PROBLEM DESCRIPTION:
The response should consist solely of the line containing "ring mcp: (1024, 103)" and the lines after it through the end of the listing below, repeated exactly.

DATA TO EXAMINE:

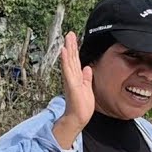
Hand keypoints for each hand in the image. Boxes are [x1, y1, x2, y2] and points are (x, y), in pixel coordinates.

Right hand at [52, 31, 94, 149]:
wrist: (78, 118)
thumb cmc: (82, 105)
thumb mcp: (87, 88)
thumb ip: (86, 77)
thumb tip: (87, 68)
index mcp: (76, 77)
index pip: (75, 61)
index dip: (74, 49)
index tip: (73, 39)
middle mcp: (71, 77)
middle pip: (71, 58)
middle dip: (71, 45)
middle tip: (69, 33)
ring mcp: (70, 80)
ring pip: (69, 61)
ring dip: (68, 49)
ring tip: (67, 38)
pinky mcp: (71, 84)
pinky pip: (68, 70)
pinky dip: (66, 61)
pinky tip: (64, 52)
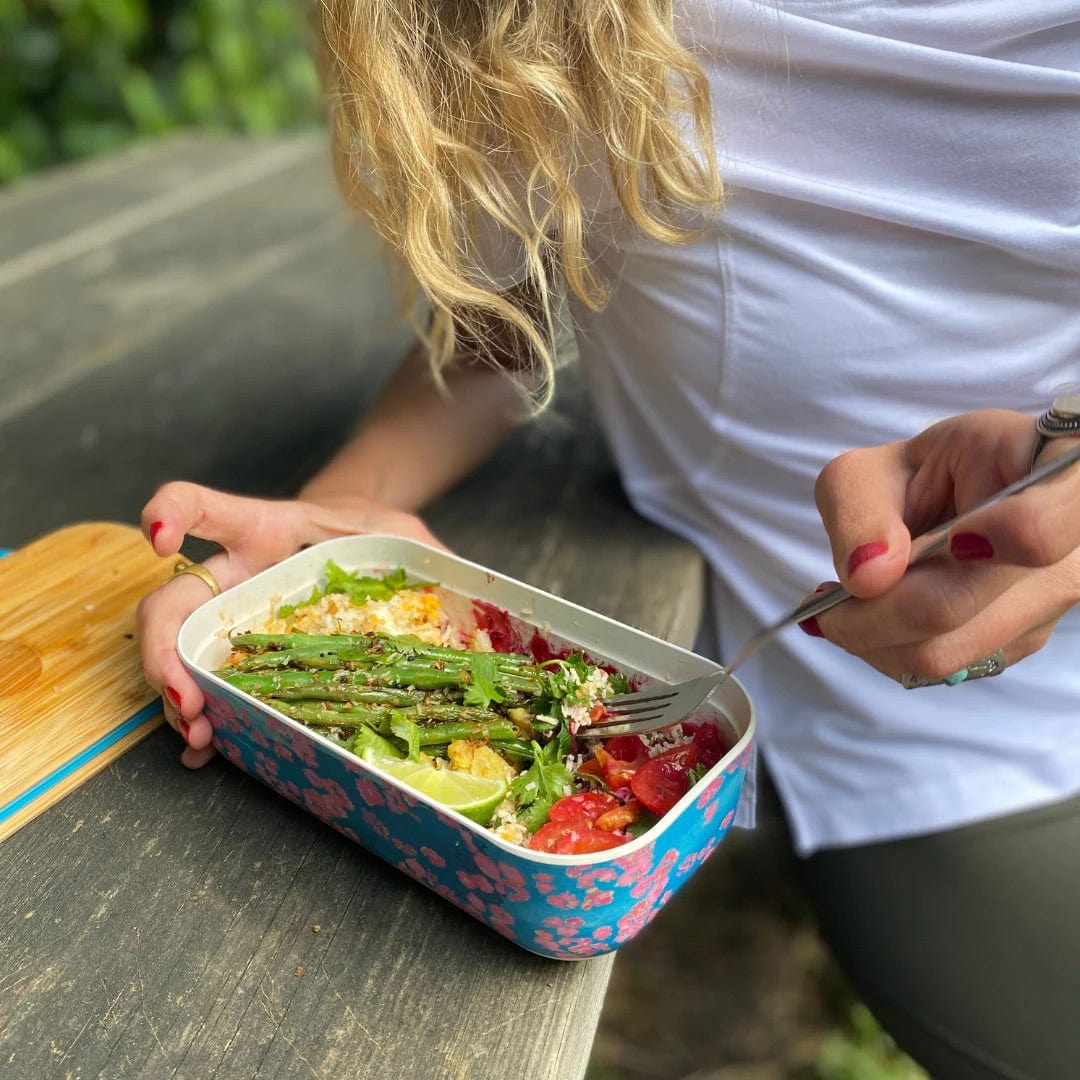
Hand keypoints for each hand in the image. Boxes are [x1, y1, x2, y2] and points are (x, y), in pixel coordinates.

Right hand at [136, 481, 445, 766]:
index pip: (204, 507)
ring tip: (202, 738)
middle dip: (164, 652)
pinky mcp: (245, 655)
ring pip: (181, 654)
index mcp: (263, 531)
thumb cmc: (366, 531)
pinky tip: (211, 750)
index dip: (171, 514)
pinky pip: (214, 685)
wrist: (353, 542)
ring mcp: (234, 619)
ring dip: (180, 699)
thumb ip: (424, 553)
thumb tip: (470, 594)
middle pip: (173, 603)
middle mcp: (235, 575)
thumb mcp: (398, 533)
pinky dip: (207, 719)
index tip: (160, 538)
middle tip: (187, 698)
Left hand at [807, 409, 1079, 683]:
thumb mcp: (869, 471)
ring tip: (841, 604)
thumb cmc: (918, 474)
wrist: (951, 497)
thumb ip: (861, 511)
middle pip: (959, 605)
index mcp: (1054, 469)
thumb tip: (868, 578)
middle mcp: (1069, 546)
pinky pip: (944, 667)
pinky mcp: (1023, 640)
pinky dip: (889, 648)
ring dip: (872, 636)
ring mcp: (1052, 600)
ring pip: (944, 651)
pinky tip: (875, 615)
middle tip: (824, 599)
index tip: (958, 538)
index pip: (1055, 516)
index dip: (1015, 531)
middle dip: (869, 612)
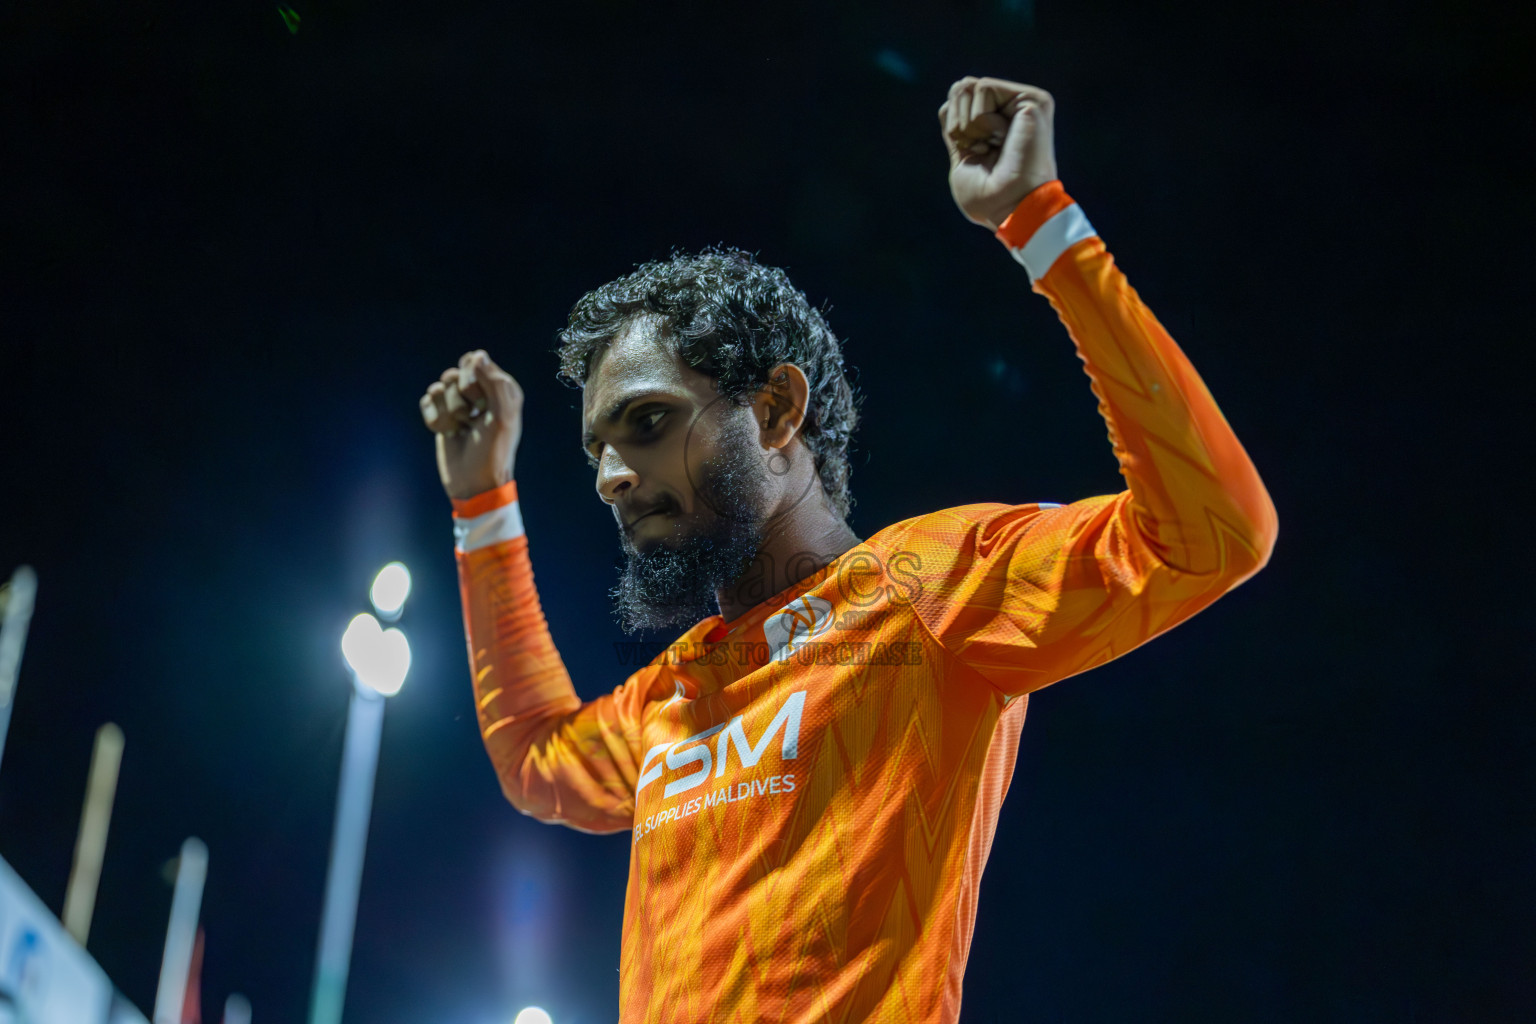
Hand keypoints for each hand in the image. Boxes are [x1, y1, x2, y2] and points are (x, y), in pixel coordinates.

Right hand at [420, 350, 523, 500]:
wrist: (474, 483)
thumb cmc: (493, 451)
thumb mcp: (502, 417)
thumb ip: (495, 382)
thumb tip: (477, 355)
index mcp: (501, 388)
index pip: (475, 361)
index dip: (471, 380)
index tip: (481, 403)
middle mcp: (481, 393)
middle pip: (454, 373)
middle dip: (458, 397)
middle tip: (472, 418)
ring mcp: (460, 404)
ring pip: (439, 387)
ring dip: (448, 412)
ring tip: (462, 429)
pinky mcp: (442, 416)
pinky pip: (427, 401)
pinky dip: (434, 419)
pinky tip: (447, 433)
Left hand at [939, 76, 1057, 230]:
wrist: (1012, 210)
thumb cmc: (988, 198)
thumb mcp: (962, 157)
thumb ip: (958, 124)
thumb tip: (958, 88)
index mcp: (997, 125)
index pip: (956, 103)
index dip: (953, 127)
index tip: (972, 154)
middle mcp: (1012, 110)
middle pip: (961, 89)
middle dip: (958, 123)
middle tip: (980, 150)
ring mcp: (1024, 103)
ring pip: (969, 87)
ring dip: (969, 125)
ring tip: (992, 147)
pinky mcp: (1033, 100)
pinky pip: (983, 88)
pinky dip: (980, 119)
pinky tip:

EXERCISE SOLUTION:
ring mcp: (1024, 103)
ring pip: (969, 87)
ring dip: (969, 125)
ring tip: (992, 147)
pinky mcp: (1033, 100)
pinky pip: (983, 88)
pinky dip: (980, 119)
pinky tip:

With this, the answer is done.